[Source records]

------------------------------------

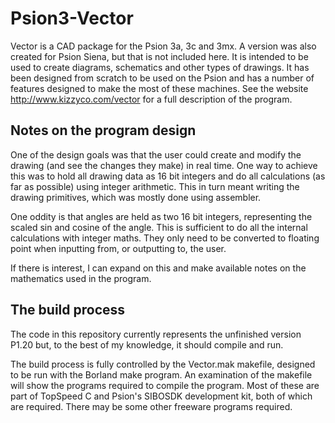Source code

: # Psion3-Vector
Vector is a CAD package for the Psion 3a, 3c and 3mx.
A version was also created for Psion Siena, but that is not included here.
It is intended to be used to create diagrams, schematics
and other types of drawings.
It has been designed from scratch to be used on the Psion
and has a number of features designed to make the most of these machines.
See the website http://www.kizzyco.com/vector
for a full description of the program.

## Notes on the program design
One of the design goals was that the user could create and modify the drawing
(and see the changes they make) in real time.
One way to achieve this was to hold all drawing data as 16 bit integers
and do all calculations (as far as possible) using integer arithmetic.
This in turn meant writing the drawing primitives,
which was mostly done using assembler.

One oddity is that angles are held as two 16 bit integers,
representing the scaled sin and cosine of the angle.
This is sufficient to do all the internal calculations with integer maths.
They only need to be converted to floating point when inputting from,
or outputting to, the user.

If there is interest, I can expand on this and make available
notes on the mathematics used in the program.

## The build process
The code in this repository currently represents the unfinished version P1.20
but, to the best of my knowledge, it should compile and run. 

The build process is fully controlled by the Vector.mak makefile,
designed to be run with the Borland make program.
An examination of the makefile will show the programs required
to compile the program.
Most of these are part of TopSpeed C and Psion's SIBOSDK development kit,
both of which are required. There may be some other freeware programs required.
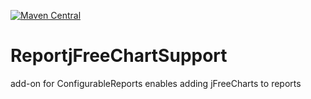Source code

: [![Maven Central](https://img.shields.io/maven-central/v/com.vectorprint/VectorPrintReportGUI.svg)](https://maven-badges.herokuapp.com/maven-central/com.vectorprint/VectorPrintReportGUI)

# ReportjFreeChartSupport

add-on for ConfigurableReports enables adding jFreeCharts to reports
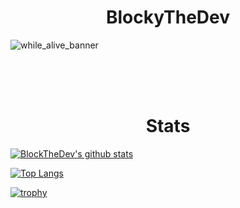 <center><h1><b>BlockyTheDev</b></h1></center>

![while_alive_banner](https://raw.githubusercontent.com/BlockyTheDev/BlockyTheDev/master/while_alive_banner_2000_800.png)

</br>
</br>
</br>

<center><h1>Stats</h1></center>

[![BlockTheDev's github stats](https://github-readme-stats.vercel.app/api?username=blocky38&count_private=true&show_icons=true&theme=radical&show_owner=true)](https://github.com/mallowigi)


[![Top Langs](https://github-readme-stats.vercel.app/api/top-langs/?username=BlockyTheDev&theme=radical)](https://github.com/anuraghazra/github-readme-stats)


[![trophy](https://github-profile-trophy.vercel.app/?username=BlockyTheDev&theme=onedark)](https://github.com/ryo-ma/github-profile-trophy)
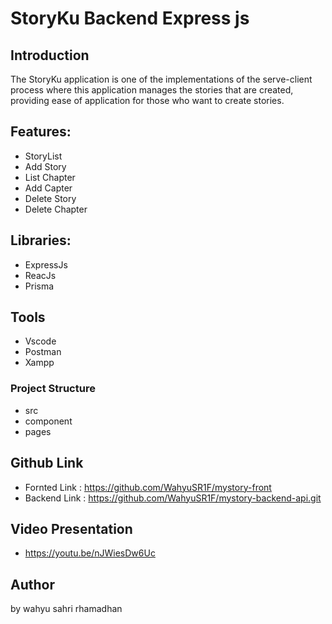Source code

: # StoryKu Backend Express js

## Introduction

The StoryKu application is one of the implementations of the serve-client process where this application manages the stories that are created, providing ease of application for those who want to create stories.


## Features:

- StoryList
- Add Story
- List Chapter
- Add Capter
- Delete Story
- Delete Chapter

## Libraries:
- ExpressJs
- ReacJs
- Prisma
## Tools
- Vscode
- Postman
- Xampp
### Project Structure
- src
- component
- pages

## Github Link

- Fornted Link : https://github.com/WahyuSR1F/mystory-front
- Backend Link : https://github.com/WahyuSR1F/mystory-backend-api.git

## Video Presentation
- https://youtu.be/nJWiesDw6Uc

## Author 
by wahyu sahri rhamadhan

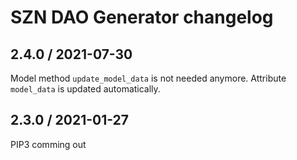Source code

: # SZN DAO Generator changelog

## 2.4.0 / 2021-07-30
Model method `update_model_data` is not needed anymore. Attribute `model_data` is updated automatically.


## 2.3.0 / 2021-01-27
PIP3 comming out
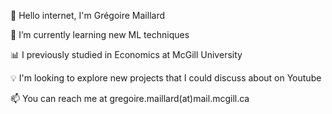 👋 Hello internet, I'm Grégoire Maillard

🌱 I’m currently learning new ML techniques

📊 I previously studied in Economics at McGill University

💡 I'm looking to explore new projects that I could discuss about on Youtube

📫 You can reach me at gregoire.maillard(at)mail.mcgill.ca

------------------------------------

- [Task goal]
The goal is an exact reprint of the entries, leaving out the pictures.

- [Output of the exercise]
Source code

: # Psion3-Vector
Vector is a CAD package for the Psion 3a, 3c and 3mx.
A version was also created for Psion Siena, but that is not included here.
It is intended to be used to create diagrams, schematics
and other types of drawings.
It has been designed from scratch to be used on the Psion
and has a number of features designed to make the most of these machines.
See the website http://www.kizzyco.com/vector
for a full description of the program.

## Notes on the program design
One of the design goals was that the user could create and modify the drawing
(and see the changes they make) in real time.
One way to achieve this was to hold all drawing data as 16 bit integers
and do all calculations (as far as possible) using integer arithmetic.
This in turn meant writing the drawing primitives,
which was mostly done using assembler.

One oddity is that angles are held as two 16 bit integers,
representing the scaled sin and cosine of the angle.
This is sufficient to do all the internal calculations with integer maths.
They only need to be converted to floating point when inputting from,
or outputting to, the user.

If there is interest, I can expand on this and make available
notes on the mathematics used in the program.

## The build process
The code in this repository currently represents the unfinished version P1.20
but, to the best of my knowledge, it should compile and run. 

The build process is fully controlled by the Vector.mak makefile,
designed to be run with the Borland make program.
An examination of the makefile will show the programs required
to compile the program.
Most of these are part of TopSpeed C and Psion's SIBOSDK development kit,
both of which are required. There may be some other freeware programs required.
Source code

: [![Maven Central](https://img.shields.io/maven-central/v/com.vectorprint/VectorPrintReportGUI.svg)](https://maven-badges.herokuapp.com/maven-central/com.vectorprint/VectorPrintReportGUI)

# ReportjFreeChartSupport

add-on for ConfigurableReports enables adding jFreeCharts to reports
 <center><h1><b>BlockyTheDev</b></h1></center>

![while_alive_banner](https://raw.githubusercontent.com/BlockyTheDev/BlockyTheDev/master/while_alive_banner_2000_800.png)

</br>
</br>
</br>

<center><h1>Stats</h1></center>

[![BlockTheDev's github stats](https://github-readme-stats.vercel.app/api?username=blocky38&count_private=true&show_icons=true&theme=radical&show_owner=true)](https://github.com/mallowigi)


[![Top Langs](https://github-readme-stats.vercel.app/api/top-langs/?username=BlockyTheDev&theme=radical)](https://github.com/anuraghazra/github-readme-stats)


[![trophy](https://github-profile-trophy.vercel.app/?username=BlockyTheDev&theme=onedark)](https://github.com/ryo-ma/github-profile-trophy)
Source code

: # StoryKu Backend Express js

## Introduction

The StoryKu application is one of the implementations of the serve-client process where this application manages the stories that are created, providing ease of application for those who want to create stories.


## Features:

- StoryList
- Add Story
- List Chapter
- Add Capter
- Delete Story
- Delete Chapter

## Libraries:
- ExpressJs
- ReacJs
- Prisma
## Tools
- Vscode
- Postman
- Xampp
### Project Structure
- src
- component
- pages

## Github Link

- Fornted Link : https://github.com/WahyuSR1F/mystory-front
- Backend Link : https://github.com/WahyuSR1F/mystory-backend-api.git

## Video Presentation
- https://youtu.be/nJWiesDw6Uc

## Author 
by wahyu sahri rhamadhan

Source code

: # SZN DAO Generator changelog

## 2.4.0 / 2021-07-30
Model method `update_model_data` is not needed anymore. Attribute `model_data` is updated automatically.


## 2.3.0 / 2021-01-27
PIP3 comming out
 👋 Hello internet, I'm Grégoire Maillard

🌱 I’m currently learning new ML techniques

📊 I previously studied in Economics at McGill University

💡 I'm looking to explore new projects that I could discuss about on Youtube

📫 You can reach me at gregoire.maillard(at)mail.mcgill.ca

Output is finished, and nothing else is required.